Elsewhere, old favourites were delivered as expected. Body Burn and Oxyacetalene, of course, nearly took the roof off once again (which might have improved the dreary sweatbox that this venue is, frankly), while the hulking drum’n’bass (and more bass) of It nearly did the same for the floor.
There was one last surprise, too, in an encore that unleashed the techno-industrial rush of Ordinary Joe, and got the crowd roaring along one last time.
Marc Heal is a striking frontman – constantly pacing the stage, assuming a persona onstage (totally unlike his offstage persona that I’ve found) that rants, raves and roars with the music, almost at points as if he is ad libbing the vocals as he goes along, and letting the music take him wherever. This gives an intimidating air to proceedings, that’s for sure, with you as the viewer not entirely sure what’s going to happen next (in the photo pit this counts double), especially with Phil glowering over the crowd to his side, as he wrenches riffs from his guitar like it’s about to consume him.
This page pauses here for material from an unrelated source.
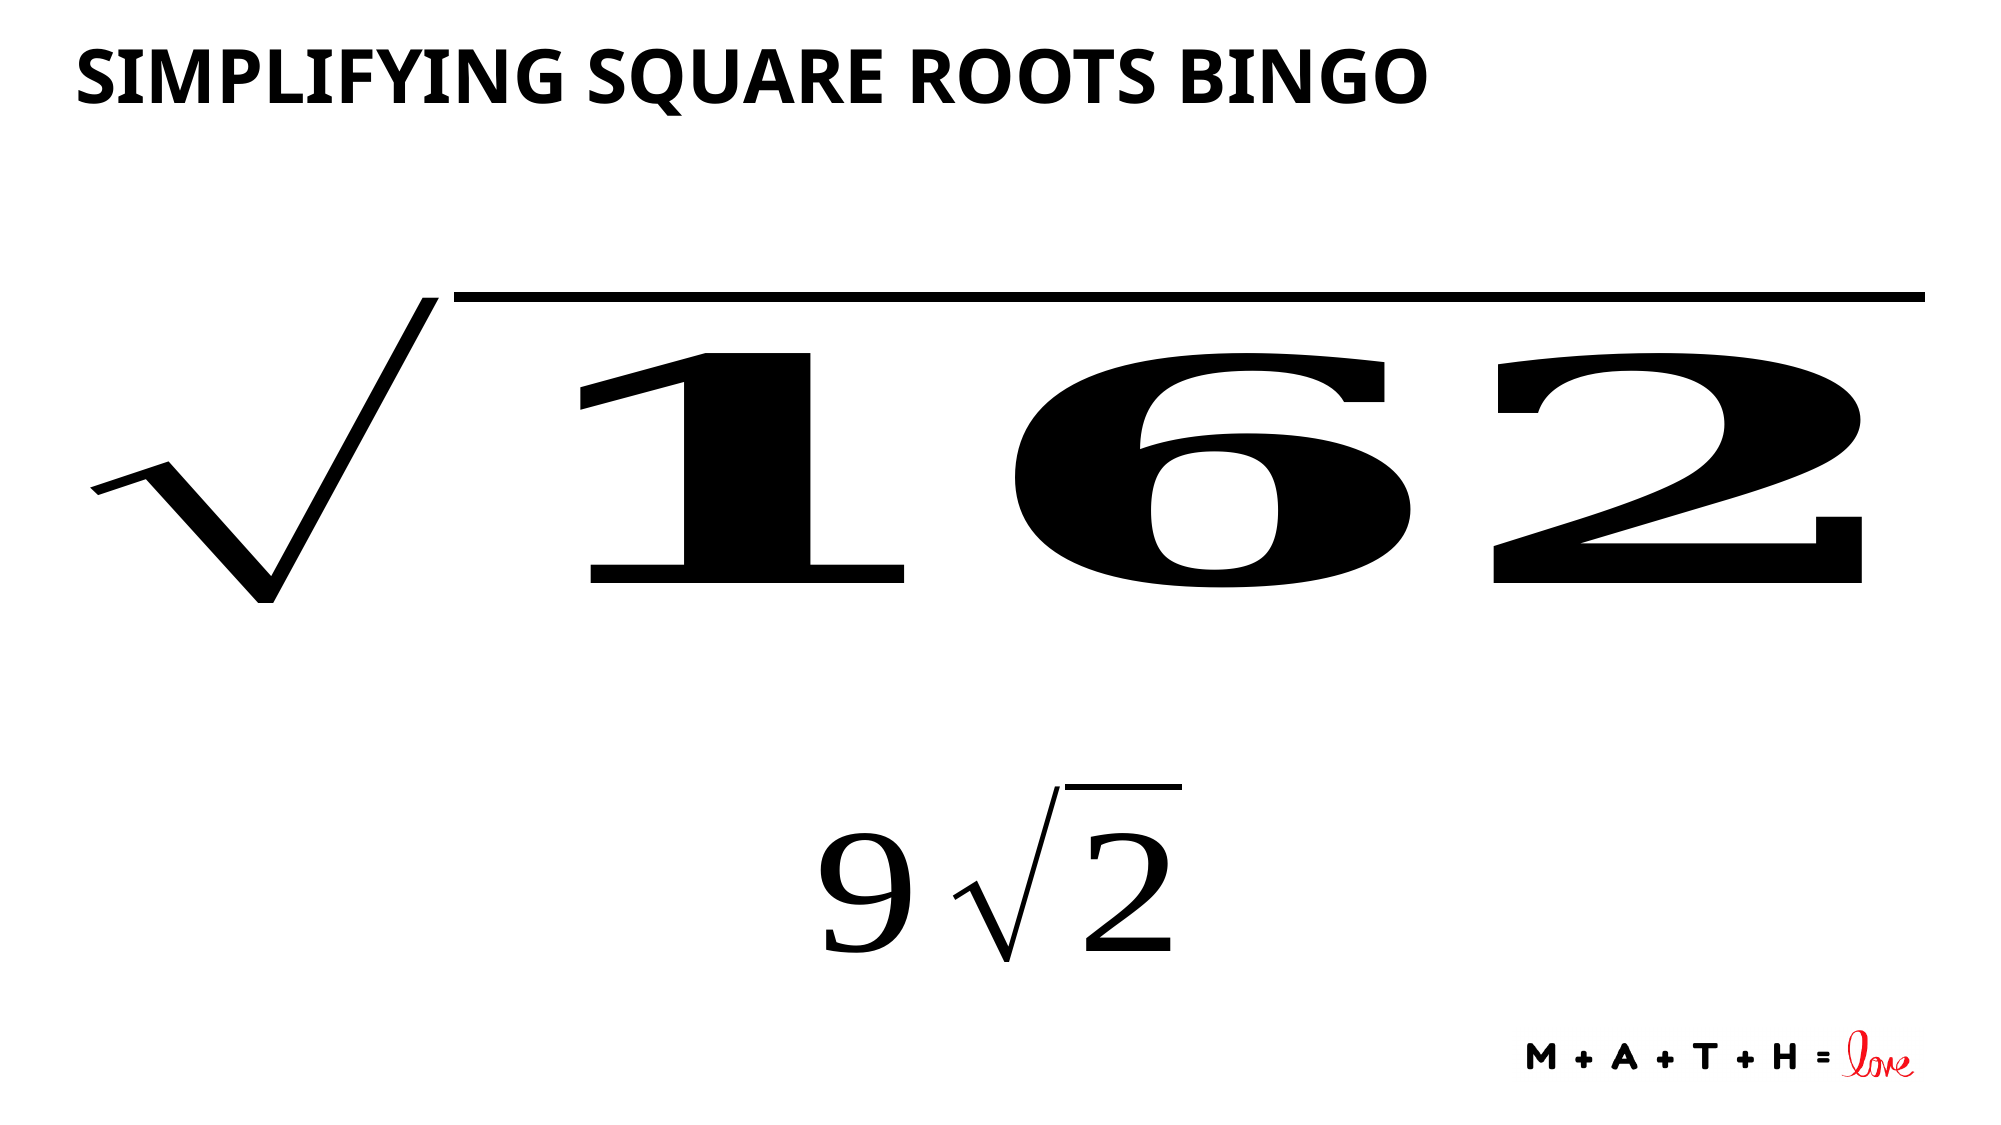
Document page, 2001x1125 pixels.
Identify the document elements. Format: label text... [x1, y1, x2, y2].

picture [1511, 1026, 1925, 1082]
text_box SIMPLIFYING SQUARE ROOTS BINGO [60, 20, 1448, 126]
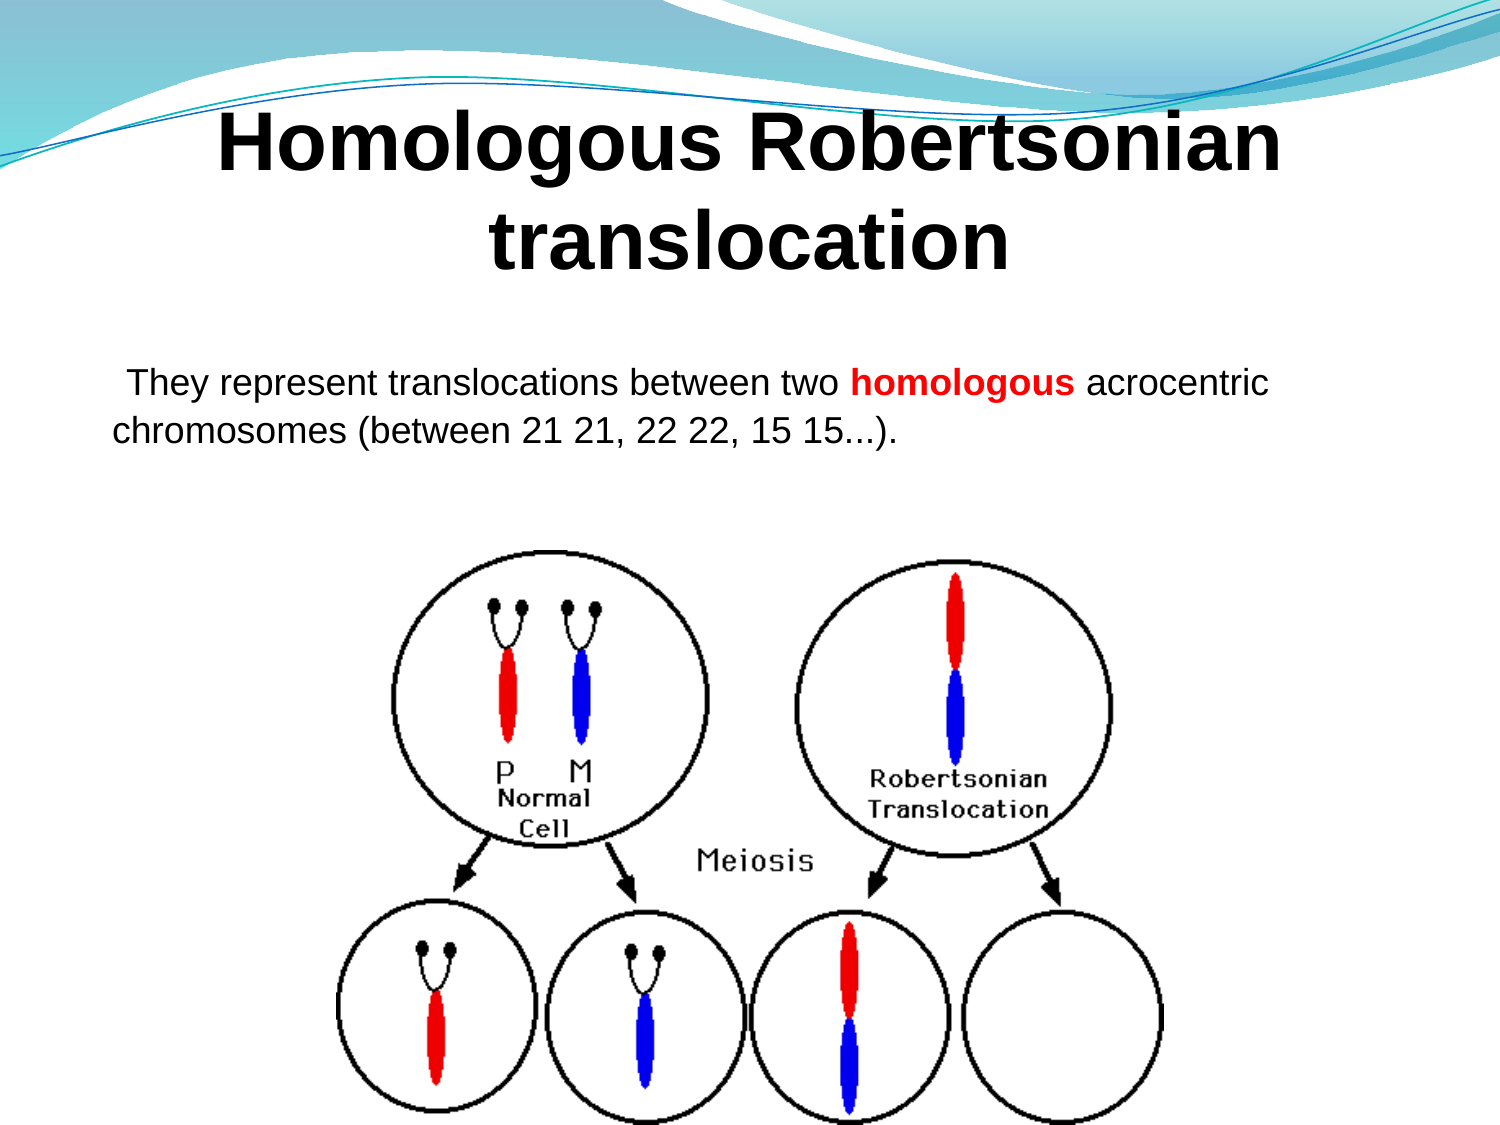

But the aggression contained therein works with the music, as Cubanate were always showing the inherent aggression that could be unleashed within industrial. (Also, a nod to JLA’s drummer Gordon, who was the Cubanate drummer for this pair of shows, and did a great job).
While it’s not brainless music, it is impulsive, powerful music, and their live shows since their return have provided power and brawn in spades. It has also been quite, quite brilliant, and with at least another show at Terminus in Canada scheduled, I can only hope a few more shows happen after that. Whether there is any appetite to write more music I’ve no idea, and I’m perhaps in two minds over whether I want them to do so (on a personal level). Their four album run in the nineties was all-but unimpeachable, as Brutalism proves, influencing a string of industrial, techno and metal bands since, none of whom perhaps managed to nail the raw fury of the original.
Two decades on, then (thereabouts), from their original end, and Cubanate are perhaps better than ever live, and are now ripe for rediscovery by heads old and new. It’s worth the hazy memories that might be uncovered. “I did what, with who?”